Rom. . Paolo Gabriele muss für anderthalb Jahre ins Gefängnis – und die Prozesskosten zahlen. So lautet das Urteil des Vatikanischen Gerichts in Rom für den ehemaligen Kammerdiener des Papstes. Der 46-jährige Familienvater wurde des Diebstahls für schuldig befunden. Vatikan-Kenner bleiben Zweifel.
Dem Kammerdiener des Papstes verdankt das Publikum die Originaldokumente zu vatikanischen Skandalen und Intrigen, die ansonsten – wie viele andere – auf der Gerüchteebene hängen geblieben wären. Aus den Akten, die Paolo Gabriele in den päpstlichen Büros entwendet, zweifach kopiert und (nur einem?) Journalisten zugespielt hat, ist im Mai das Buch „Seine Heiligkeit“ entstanden. Aber halt: Schreibt nicht der Autor Gianluigi Nuzzi von einer ganzen Gruppe von „Maulwürfen“, die „ihre Arbeit, ihre Existenz, ihren Seelenfrieden aufs Spiel gesetzt“ haben, um durch das Anprangern von Schurkereien dem Papst bei der „Reinigung“ im Kirchenstaat zu helfen?
Justiz war an kurzem Prozess interessiert
Verurteilt worden ist nach viertägigem Prozess am Samstag ein einziger: Paolo Gabriele, der 46-jährige Butler Benedikts XVI. Achtzehn Monate Haft hat er erhalten, lediglich die Hälfte dessen, was der Staatsanwalt beantragt hatte. Niemand sonst war angeklagt. Der Staatsanwalt sagte, Komplizen seien auszuschließen. Vatikansprecher Federico Lombardi versicherte indes, die Untersuchungen gingen weiter. Wie und in welchem Rahmen, das sagte er nicht. Für Gabrieles Hinterleute – dem Vernehmen nach hochgestellte oder dem Papst persönlich nahe stehende Personen – interessiert sich die vatikanische Justiz jedenfalls bisher nicht. Sie war an einem kurzen Prozess interessiert.

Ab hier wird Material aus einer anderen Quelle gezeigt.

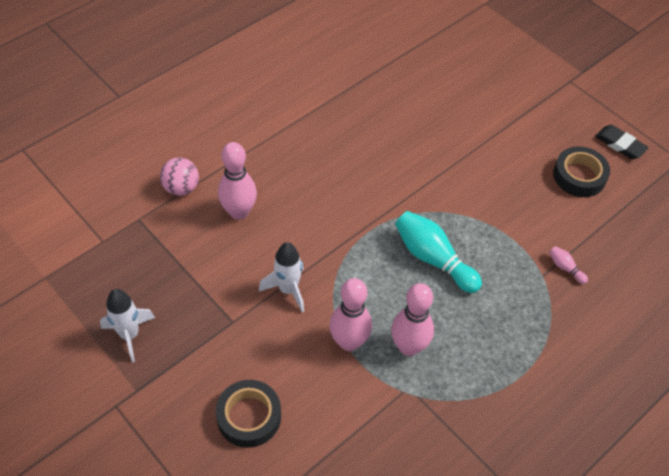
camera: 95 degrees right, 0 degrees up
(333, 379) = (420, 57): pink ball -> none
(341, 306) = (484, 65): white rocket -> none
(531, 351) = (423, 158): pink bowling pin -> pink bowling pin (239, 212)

Gabriele machte es dem Gericht leicht. Er bezeichnete sich von Anfang an als Einzeltäter, der – „vom Heiligen Geist infiltriert“ – nur „aus tief sitzender Liebe zu Kirche und Papst gehandelt“ habe. Selbst Gabrieles Verteidigerin spielte die Einzeltäter-Version von Anfang bis Ende mit.
Das lässt viele Beobachter an einen Deal denken: Benedikts Butler „opfert“ sich, schweigt sich über seine Hinterleute aus, spiegelt edle Motive vor – und kommt mit jener milden Strafe davon, die er nicht einmal absitzen muss: Die Begnadigung durch den Papst gilt als eine „sehr konkrete und sehr wahrscheinliche Möglichkeit“, sagte Benedikts Pressesprecher sofort nach dem Urteil.
Lukrative Angebote von Talkshows abgelehnt
Die Richter konnten sich aus psychiatrischen Gutachten und Hausdurchsuchungs-Berichten die Persönlichkeit Gabrieles als eine etwas wirre zusammenpuzzeln: einfach gestrickt, aufgeblasen von der Würde des Amtes. Sollte im „appartamento“ des Papstes über sechs Jahre hinweg keiner gemerkt haben, wer da als Benedikts Butler eingestellt war?
Die Richter wollten es nicht so genau wissen. Wie Gabriele an den Journalisten Nuzzi geraten ist, ist weiterhin offen – genauso wie der Verbleib der Zweitkopien von hunderten wirklich geheimen Dokumenten. Nuzzi hat nur wenige und vergleichsweise harmlose Stücke veröffentlicht. Sind andere also noch im Umlauf? Gehört es zum Deal, dass Gabriele über sie schweigt? Dass er alle lukrativen Angebote von Talkshows und Buchverlagen ablehnt und dafür irgendeinen Arbeitsplatz bei der Kirche behält?
Während Gabriele den Gerichtssaal am Samstag mit einem Lächeln verließ, blieben bei sämtlichen Beobachtern nur Fragen und Unbehagen zurück. Aufgeklärt scheint eigentlich gar nichts. Oder hatte man sich zu viel erwartet? Vielleicht ist das Böse ja selbst im Vatikan viel banaler, als man immer denkt.